In 2025, TELUS delivered record free cash flow of $2.2 billion, up 11%, and it laid out a 2026 free cash flow target of about $2.45 billion, which would represent another step up. In Q4 2025, it posted operating revenues of about $5.2 billion and free cash flow of $574 million, up 7% year over year, while maintaining a firm focus on cost controls and margin-accretive growth. It also ended 2025 with net debt to adjusted earnings before interest, taxes, depreciation and amortization (EBITDA) of 3.4 times and flagged a path to 3.3 times or lower by the end of 2026.
On valuation and income, TELUS recently showed an annual dividend rate around $1.65 and a dividend yield close to 9%. Plus, the board reiterated the quarterly dividend at $0.4184 per share. The valuation looks like a classic “cheap for a reason” setup, with a trailing price-to-earnings (P/E) around 26, but the real lens for telecoms is cash flow coverage and leverage.

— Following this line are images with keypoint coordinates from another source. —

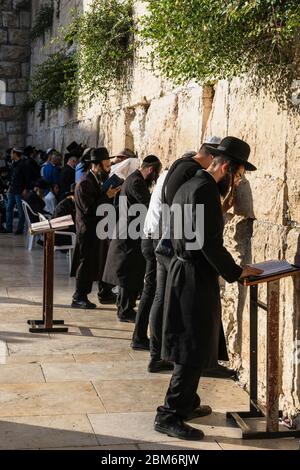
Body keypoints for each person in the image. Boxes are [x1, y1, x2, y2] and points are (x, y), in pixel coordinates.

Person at [154, 136, 263, 441]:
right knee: (190, 346)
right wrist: (237, 271)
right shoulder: (203, 191)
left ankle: (187, 403)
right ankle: (170, 413)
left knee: (195, 340)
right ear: (227, 168)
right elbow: (208, 243)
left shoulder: (189, 184)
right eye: (239, 175)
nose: (238, 182)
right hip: (192, 275)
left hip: (183, 270)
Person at [103, 155, 162, 322]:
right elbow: (148, 204)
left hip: (129, 232)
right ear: (150, 169)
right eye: (155, 174)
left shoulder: (132, 179)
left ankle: (124, 308)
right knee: (128, 273)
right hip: (129, 234)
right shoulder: (136, 182)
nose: (155, 178)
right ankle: (125, 310)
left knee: (128, 273)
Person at [71, 147, 120, 309]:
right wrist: (107, 196)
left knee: (98, 261)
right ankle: (79, 296)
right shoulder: (85, 183)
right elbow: (89, 209)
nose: (109, 169)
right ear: (97, 166)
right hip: (88, 230)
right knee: (86, 263)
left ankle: (104, 292)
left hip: (97, 229)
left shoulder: (95, 180)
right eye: (106, 166)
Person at [130, 168, 169, 351]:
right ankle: (143, 339)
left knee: (150, 290)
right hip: (154, 239)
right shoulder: (172, 180)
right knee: (154, 291)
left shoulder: (163, 178)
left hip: (149, 236)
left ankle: (139, 337)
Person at [5, 148, 27, 234]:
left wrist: (25, 188)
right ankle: (8, 228)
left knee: (21, 210)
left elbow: (27, 178)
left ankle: (20, 229)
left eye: (11, 153)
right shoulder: (14, 164)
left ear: (15, 154)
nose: (10, 155)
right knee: (8, 208)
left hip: (19, 191)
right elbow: (12, 176)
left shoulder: (23, 164)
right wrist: (9, 186)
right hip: (12, 190)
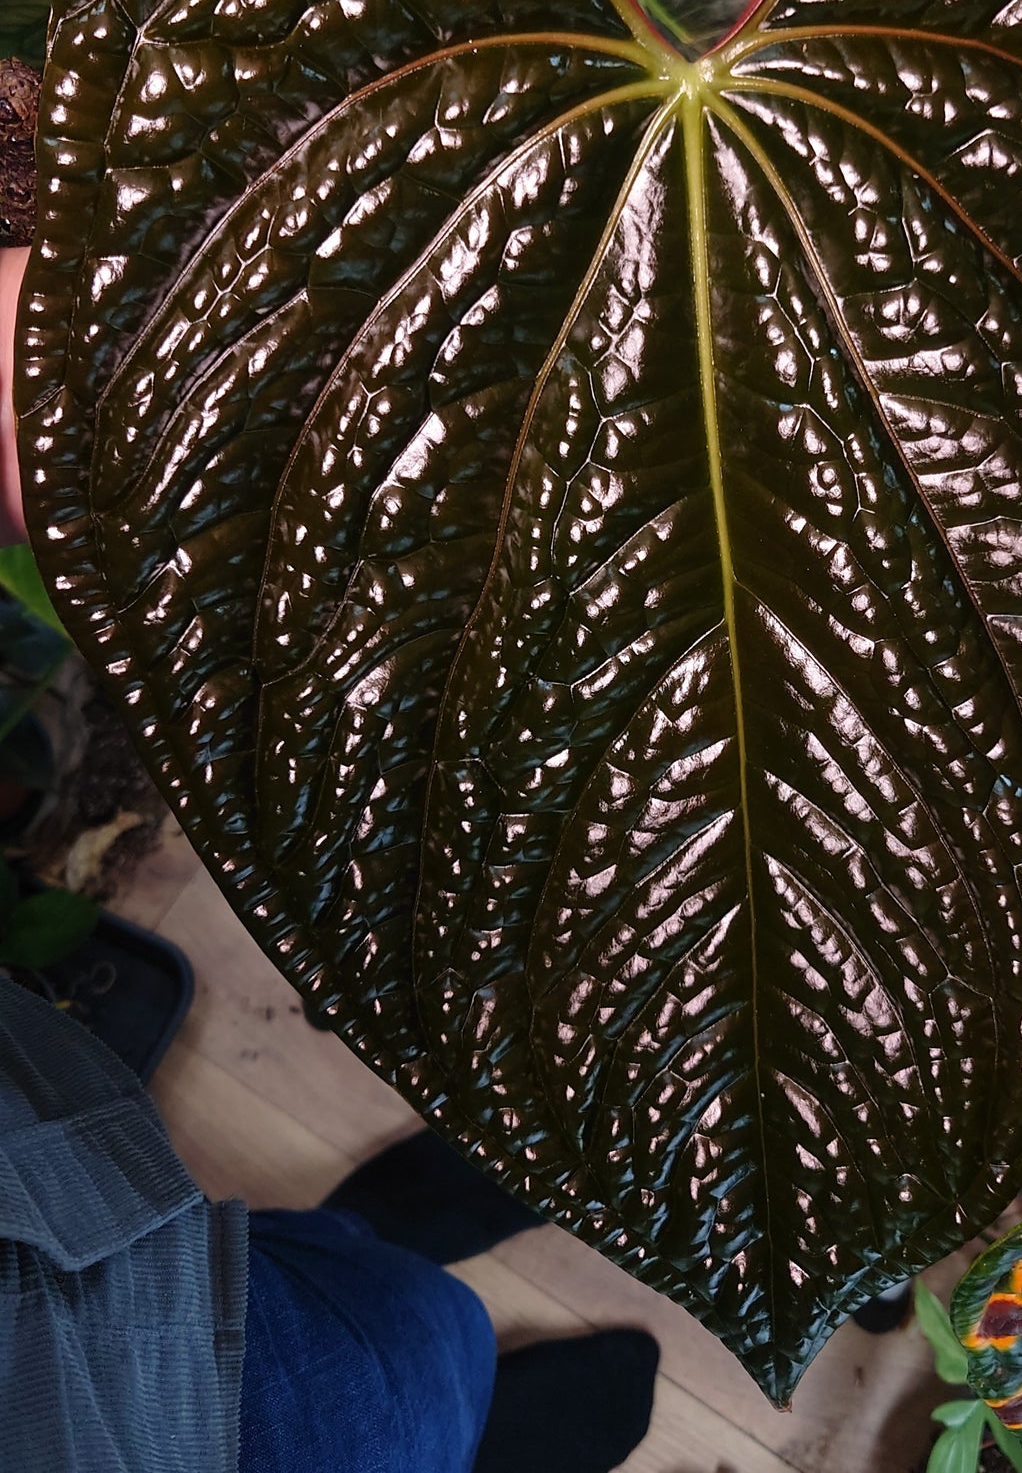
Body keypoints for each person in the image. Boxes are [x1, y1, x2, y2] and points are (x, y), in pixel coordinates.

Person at [0, 241, 660, 1473]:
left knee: (311, 1297)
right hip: (149, 1424)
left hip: (69, 1278)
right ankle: (447, 1397)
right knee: (398, 1375)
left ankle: (362, 1251)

The upside over a decade is that if it keeps growing free cash flow while capital intensity moderates, the market can re-rate it and the yield can compress for a strong total return.
AQN
Algonquin Power & Utilities (TSX:AQN) is a different kind of “hold and wait” idea, but for different reasons. After its dividend reset, the yield has sat closer to the mid-single digits or lower depending on the day and the currency view. Currently, that yield is just under 4%. Over the last year, the news flow has centred on simplifying the story, leaning harder into the regulated utility base, and continuing to move past the clean-power complexity that hurt confidence. It also made an operational leadership move by appointing a new COO, which reads like an execution-first posture.
In the third quarter, the dividend stock reported adjusted net earnings of $71.7 million, or $0.09 per share, up from $64.9 million, or $0.08, a year earlier, and nine-month adjusted net earnings of $219.5 million, or $0.28 per share. Net earnings also improved sharply versus the prior year period that included major discontinued-operations noise, which helps explain why the stock has started to feel less chaotic. The dividend stock held its common dividend at $0.37 annually, so that tells you it is prioritizing stability while it works through the turnaround.

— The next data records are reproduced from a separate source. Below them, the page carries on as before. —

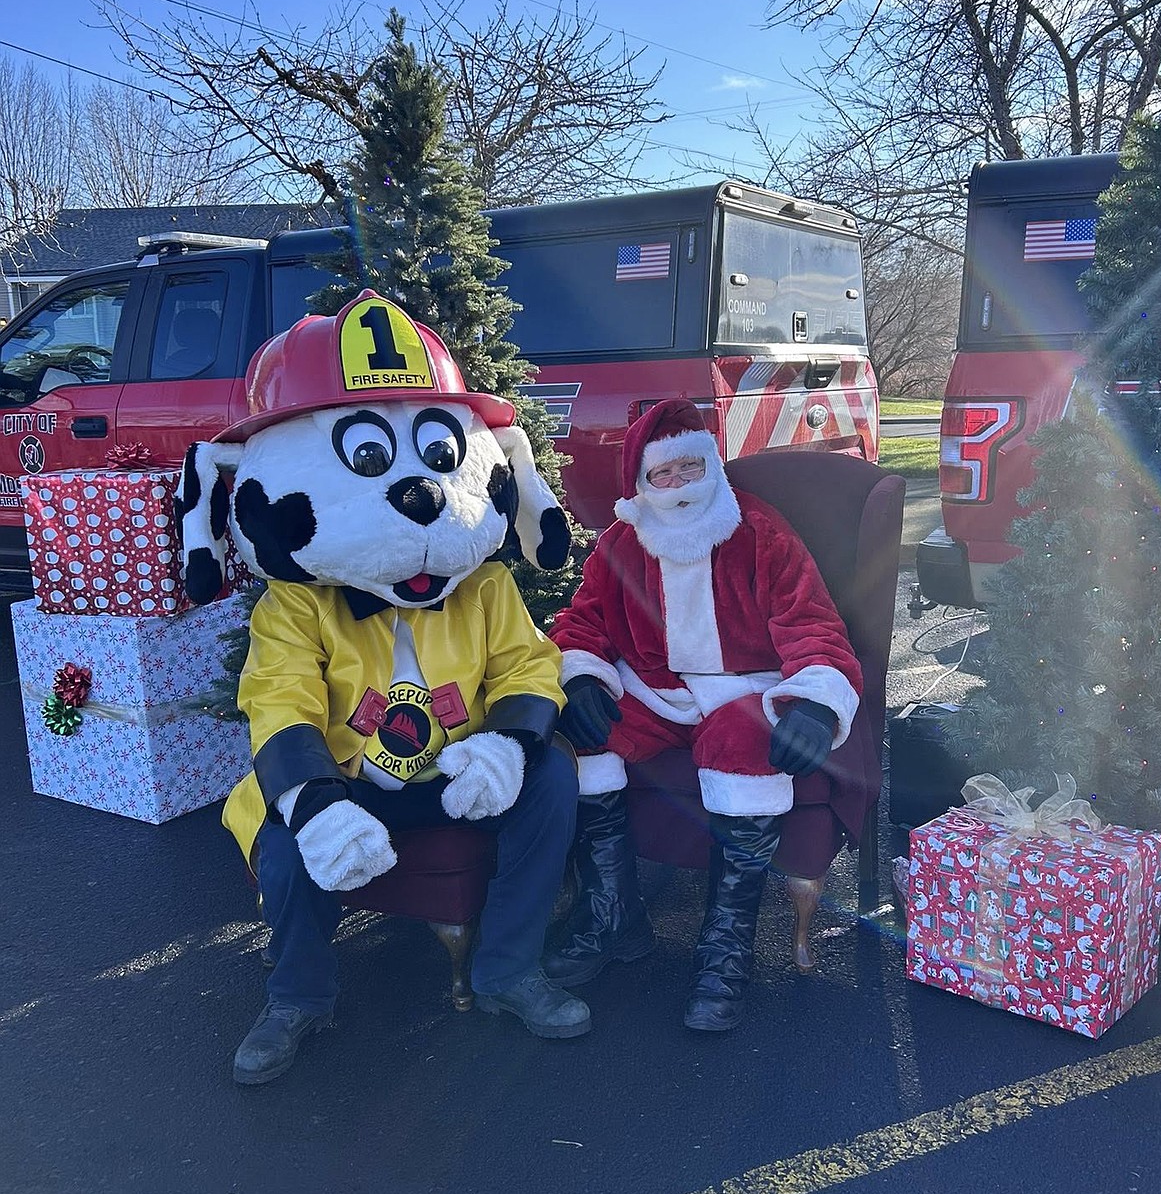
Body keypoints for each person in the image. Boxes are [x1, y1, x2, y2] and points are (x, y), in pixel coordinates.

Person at [176, 292, 590, 1084]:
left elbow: (528, 665)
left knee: (554, 775)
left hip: (460, 774)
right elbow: (279, 700)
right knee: (290, 833)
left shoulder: (485, 586)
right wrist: (315, 801)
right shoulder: (296, 601)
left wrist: (508, 743)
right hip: (348, 780)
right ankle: (297, 996)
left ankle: (507, 971)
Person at [546, 398, 863, 1031]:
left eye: (690, 469)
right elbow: (582, 621)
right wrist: (579, 675)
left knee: (741, 740)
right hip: (657, 690)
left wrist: (815, 704)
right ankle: (615, 918)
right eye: (662, 475)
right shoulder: (619, 542)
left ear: (712, 467)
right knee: (579, 737)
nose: (678, 486)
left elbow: (810, 622)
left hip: (741, 689)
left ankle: (725, 951)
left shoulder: (760, 532)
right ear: (639, 483)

AQN has looked optically “cheap,” but utility turnarounds always demand patience because the market wants multiple clean quarters before it trusts the story again. If the regulated utility segment keeps improving and the balance sheet stays on a steadier path, the growth potential comes from a re-rating more than from explosive earnings growth.
Bottom line
If you want two TSX income names you could realistically hold for a decade, these two offer strong dividends and a future outlook, along with a cheaper share price. And right now, even $7,000 in each can set you up for success.

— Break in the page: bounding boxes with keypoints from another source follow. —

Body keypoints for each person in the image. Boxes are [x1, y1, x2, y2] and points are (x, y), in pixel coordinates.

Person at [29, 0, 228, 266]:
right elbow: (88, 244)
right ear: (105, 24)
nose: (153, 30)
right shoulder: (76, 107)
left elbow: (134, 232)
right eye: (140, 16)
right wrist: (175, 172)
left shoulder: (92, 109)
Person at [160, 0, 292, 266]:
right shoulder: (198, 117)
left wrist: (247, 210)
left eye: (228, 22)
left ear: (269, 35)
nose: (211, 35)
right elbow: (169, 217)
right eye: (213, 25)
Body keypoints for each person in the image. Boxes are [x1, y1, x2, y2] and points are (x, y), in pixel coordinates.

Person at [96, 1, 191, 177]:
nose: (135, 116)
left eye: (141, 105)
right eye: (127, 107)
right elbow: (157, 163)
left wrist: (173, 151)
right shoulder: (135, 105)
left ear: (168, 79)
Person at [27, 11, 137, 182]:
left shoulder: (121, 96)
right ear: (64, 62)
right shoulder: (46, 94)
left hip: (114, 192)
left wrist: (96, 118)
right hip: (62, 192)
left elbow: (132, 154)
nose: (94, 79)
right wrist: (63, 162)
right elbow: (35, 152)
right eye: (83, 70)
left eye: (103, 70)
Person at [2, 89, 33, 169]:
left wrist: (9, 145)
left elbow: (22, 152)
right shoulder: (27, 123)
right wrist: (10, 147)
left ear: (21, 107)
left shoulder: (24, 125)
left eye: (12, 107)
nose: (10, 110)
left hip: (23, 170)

| COMPANY | RECENT PRICE | NUMBER OF SHARES YOU COULD BUY WITH $7,000 | ANNUAL DIVIDEND | TOTAL ANNUAL PAYOUT | PAYOUT FREQUENCY |
|---|---|---|---|---|---|
| T | $18.76 | 373 | $1.67 | $622.91 | Quarterly |
| AQN | $9.51 | 736 | $0.37 | $272.32 | Quarterly |
Neither stock is suitable for investors who need certainty right now. But both are suitable for investors who understand what they are buying — a turnaround and a recovery — and are willing to collect some income while the story plays out.